The Net NPV after 4 years is -544053

At 20% discount rate the NPV is negative (9471784 - 10015837 ) so ideally we can't select the project if macro and micro factors don't allow financial managers of Vc Bad to discount cash flow at lower discount rates such as 15%.





Acceptance Criteria of a Project based on NPV

Simplest Approach – If the investment project of Vc Bad has a NPV value higher than Zero then finance managers at Vc Bad can ACCEPT the project, otherwise they can reject the project. This means that project will deliver higher returns over the period of time than any alternate investment strategy.

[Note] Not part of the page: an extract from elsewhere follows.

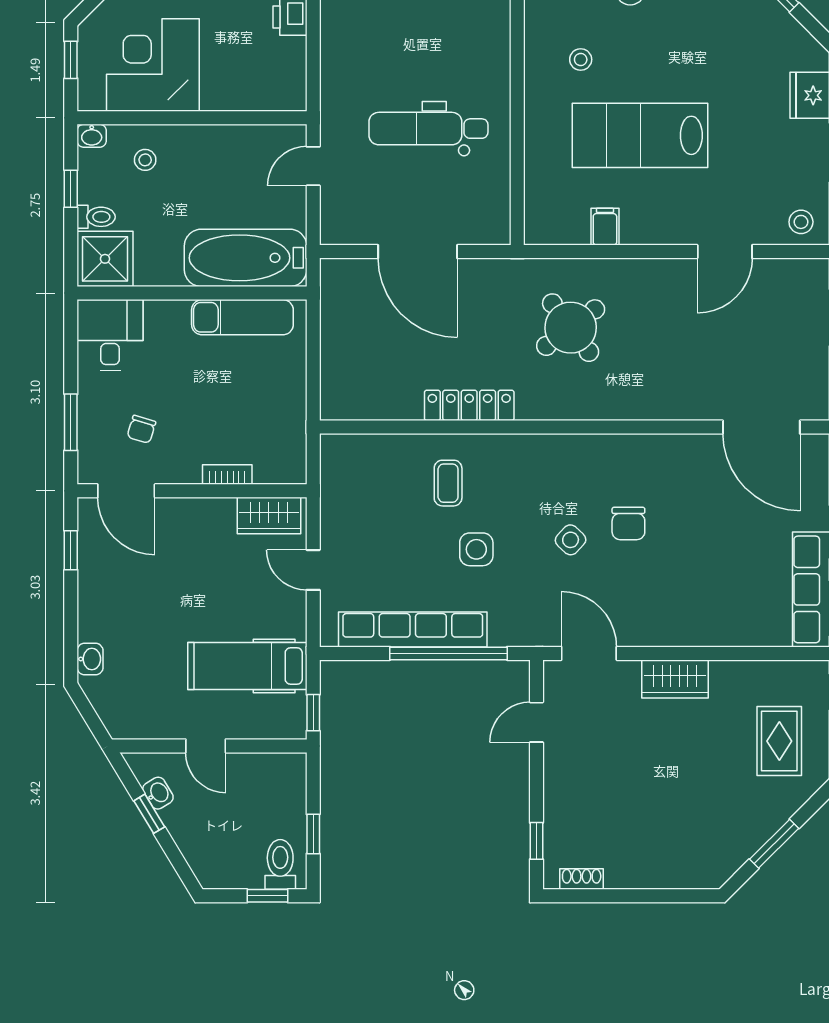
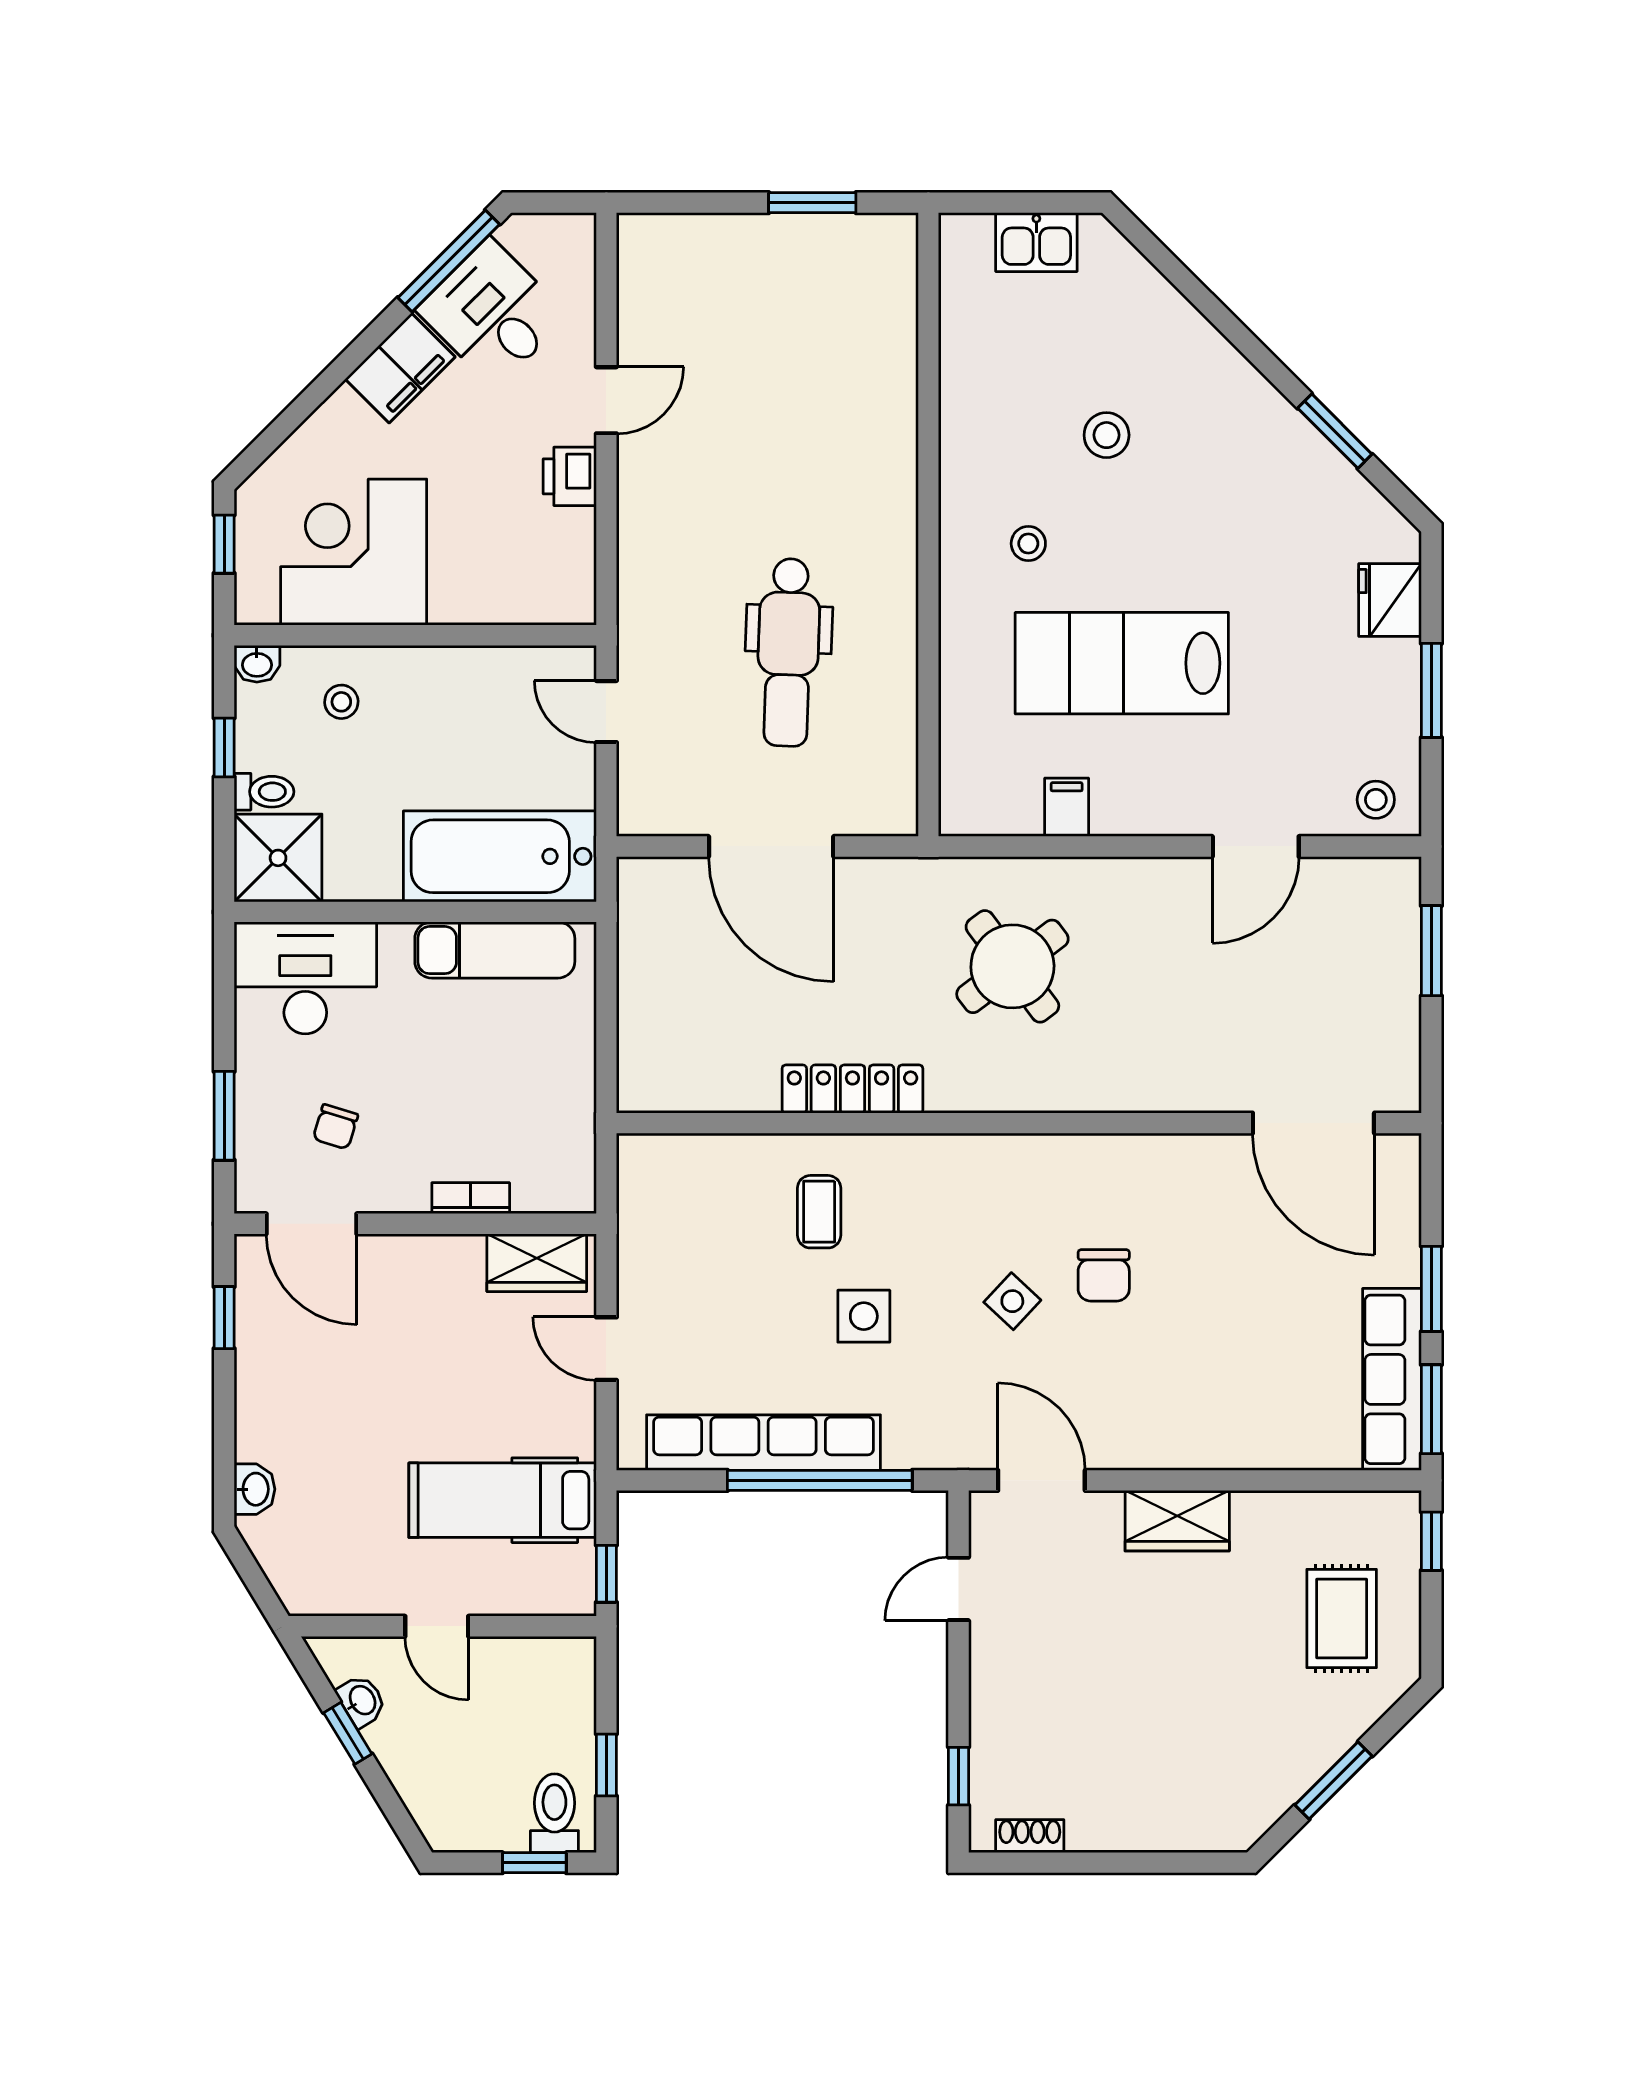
dental chair: (428, 129) -> (788, 652), turned -88
door: (313, 166) -> (606, 712), hinge flipped
desk: (110, 335) -> (305, 978), width x1.37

In theory if the required rate of return or discount rate is chosen correctly by finance managers at Vc Bad, then the stock price of the Vc Bad should change by same amount of the NPV. In real world we know that share price also reflects various other factors that can be related to both macro and micro environment.

In the same vein – accepting the project with zero NPV should result in stagnant share price. Finance managers use discount rates as a measure of risk components in the project execution process.

Sensitivity Analysis

Project selection is often a far more complex decision than just choosing it based on the NPV number. Finance managers at Vc Bad should conduct a sensitivity analysis to better understand not only the inherent risk of the projects but also how those risks can be either factored in or mitigated during the project execution. Sensitivity analysis helps in –

Understanding of risks involved in the project.

What are the key aspects of the projects that need to be monitored, refined, and retuned for continuous delivery of projected cash flows.

What will be a multi year spillover effect of various taxation regulations.

What are the uncertainties surrounding the project Initial Cash Outlay (ICO’s). ICO’s often have several different components such as land, machinery, building, and other equipment.

What can impact the cash flow of the project.

Some of the assumptions while using the Discounted Cash Flow Methods –

Projects are assumed to be Mutually Exclusive – This is seldom the came in modern day giant organizations where projects are often inter-related and rejecting a project solely based on NPV can result in sunk cost from a related project.

Independent projects have independent cash flows – As explained in the marketing project – though the project may look independent but in reality it is not as the brand awareness project can be closely associated with the spending on sales promotions and product specific advertising.






Negotiation Strategy of JacobsRimell (A): Leading out of Bankruptcy

References & Further Readings

Julia Prats Moreno, Marc Sosna, Dave Darsch (2018), "JacobsRimell (A): Leading out of Bankruptcy Harvard Business Review Case Study. Published by HBR Publications.